The foundation could also potentially boost Alibaba’s reputation in Hong Kong, where students and young workers have been frustrated by economic policies that they believe favor tourists and immigrants from mainland China. Concern over soaring real estate prices and job competition fueled last fall’s Occupy Central movement by pro-democracy supporters. Protestors began regrouping this week (though on a much smaller level) for the first time since they were cleared out by police in November.

Alibaba Group said this is its first initiative that will exclusively support Hong Kong entrepreneurs. The Alibaba Hong Kong Young Entrepreneurs Foundation will provide financial capital, technical assistance, and training to eligible vendors in Hong Kong who want to sell products to customers in mainland China. Profits made from investments will be re-invested in the foundation, which will also offer 200 internships to students from Hong Kong universities.

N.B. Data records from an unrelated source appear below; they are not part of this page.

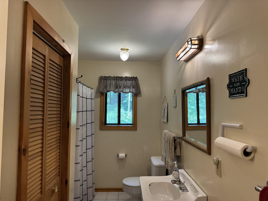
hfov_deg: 71.6
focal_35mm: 24
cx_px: 134
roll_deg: -0.9
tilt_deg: +2.4
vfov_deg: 56.8
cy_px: 100
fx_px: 186
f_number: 1.78
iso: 160
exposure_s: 1/120
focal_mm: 6.76
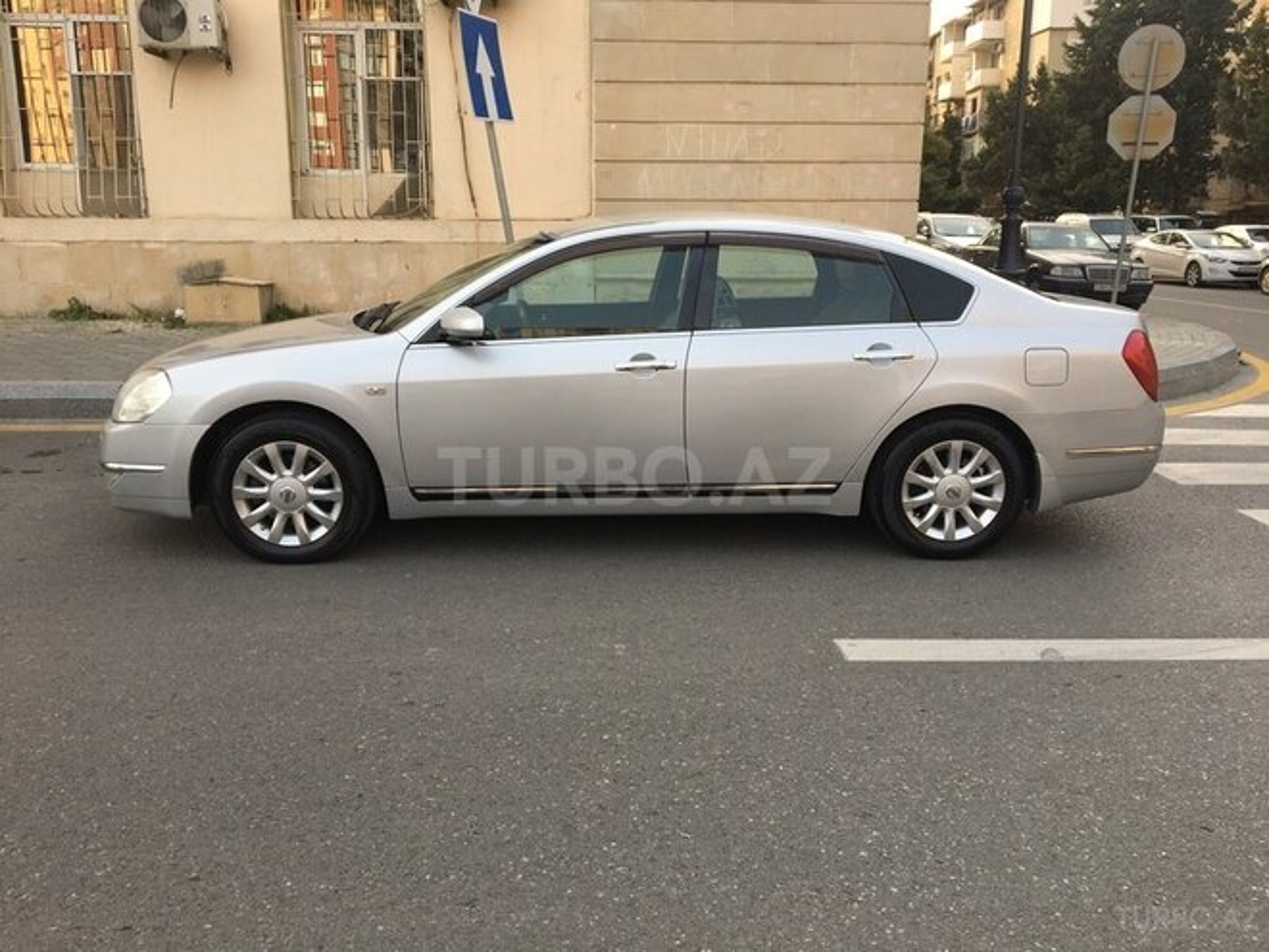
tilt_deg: -12.1
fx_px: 1063
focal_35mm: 29
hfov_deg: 61.7
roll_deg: -0.6
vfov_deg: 48.2
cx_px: 634
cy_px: 476
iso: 25
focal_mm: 4.15
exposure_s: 1/289
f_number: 2.2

In a press statement, Alibaba founder and executive chairman Jack Ma said “We hope to create life-changing opportunities so that Hong Kong’s young people have an opportunity to build thriving businesses that will serve as a bridge between Hong Kong and mainland China.”

The new foundation comes a week after Ant Financial, an Alibaba affiliate, announced that it will set up a $80 million loan program for female entrepreneurs who want to sell products on Taobao and Tmall. Ant Financial claims that half of female vendors on those sites are already eligible for its micro-loans.

Alibaba is China’s largest e-commerce company by far, but it has endured several public relations headaches recently. Last month, China’s State Administration for Industry and Commerce issued a white paper accusing Alibaba of not doing enough to stem the sale of counterfeits on its platforms.

The government organization later removed the paper from its website following a meeting with Ma. Its latest earnings release also triggered investor concerns over the impact of Alibaba’s investment in its mobile business on its revenue growth.